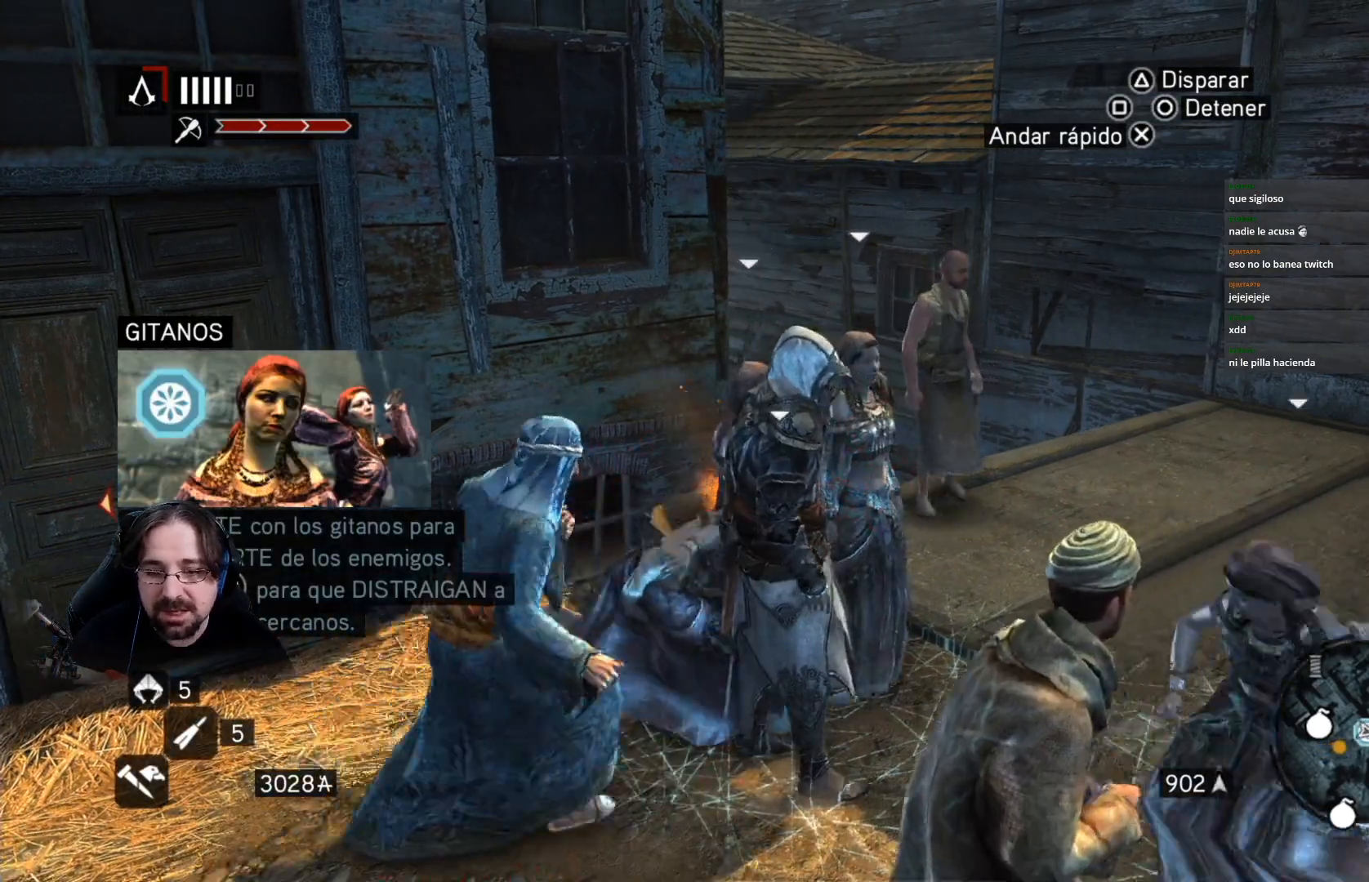
{"buttons": [], "left_stick": "right", "right_stick": "center", "events": []}
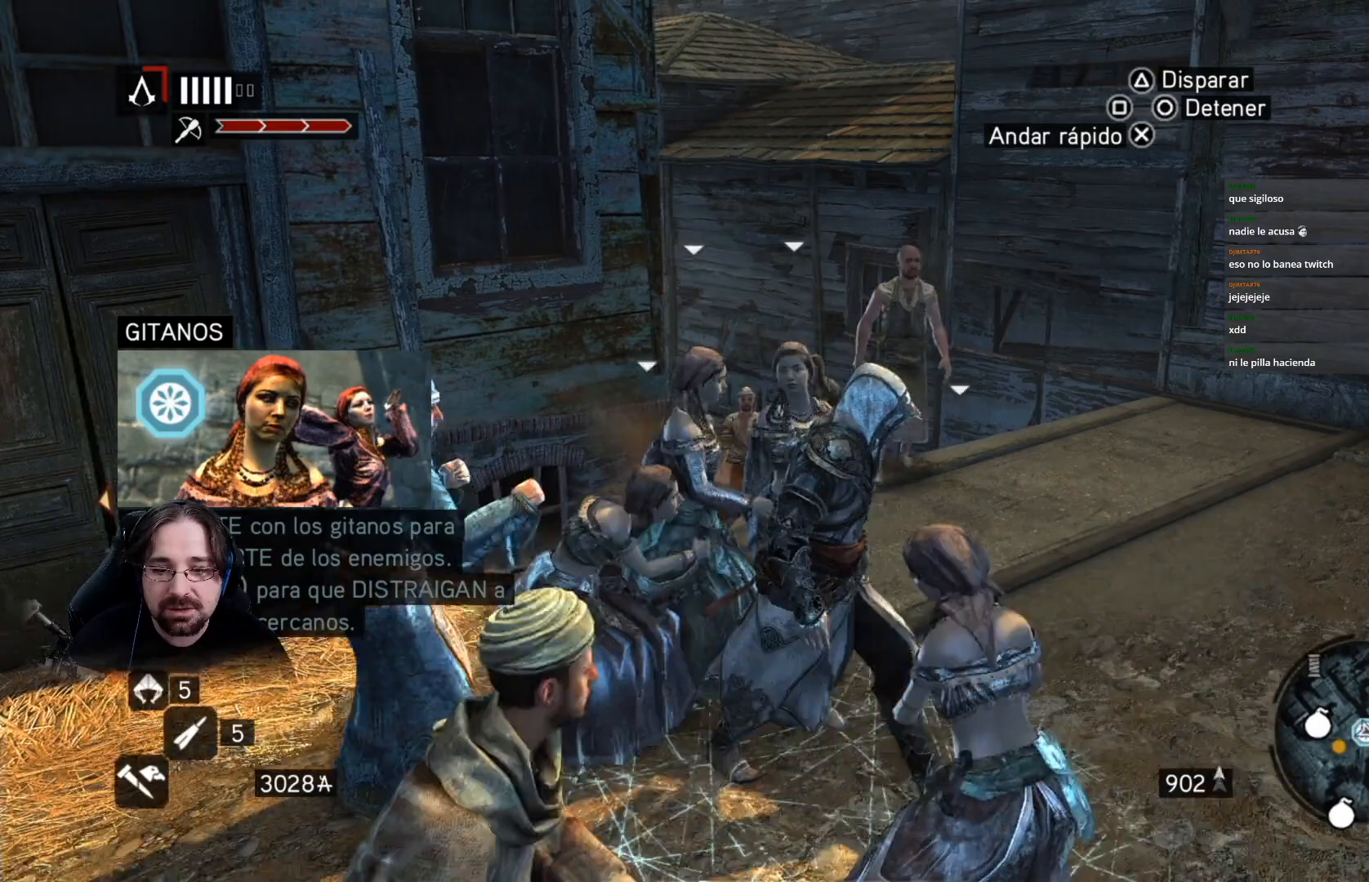
{"buttons": [], "left_stick": "center", "right_stick": "center", "events": [[400, "left_stick", "center"]]}
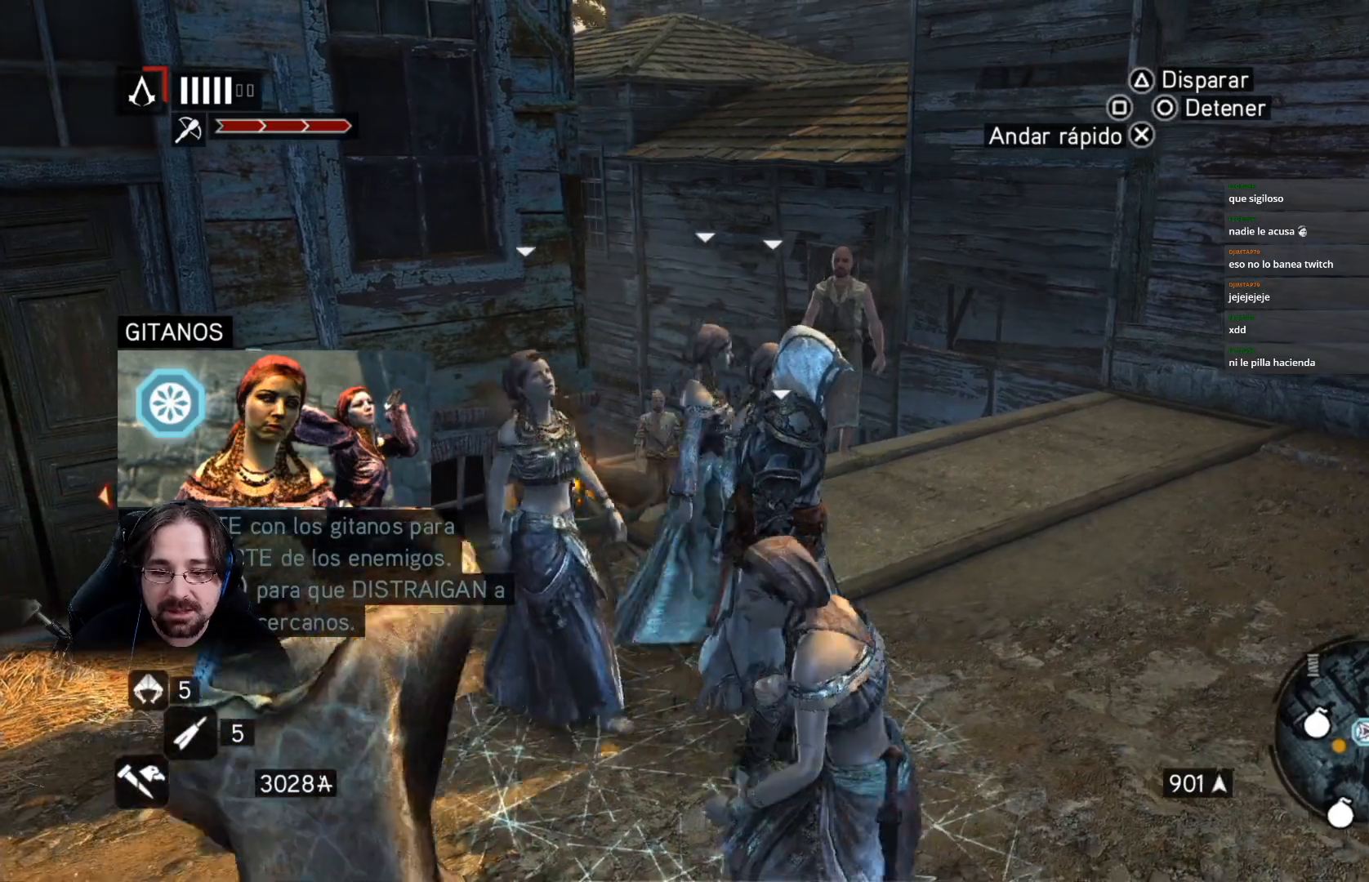
{"buttons": [], "left_stick": "center", "right_stick": "center", "events": []}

.....

Assignment -
Set down the material word for word, and drop every picture from it.

Task output -
{"buttons": [], "left_stick": "right", "right_stick": "center", "events": []}
{"buttons": [], "left_stick": "center", "right_stick": "center", "events": [[400, "left_stick", "center"]]}
{"buttons": [], "left_stick": "center", "right_stick": "center", "events": []}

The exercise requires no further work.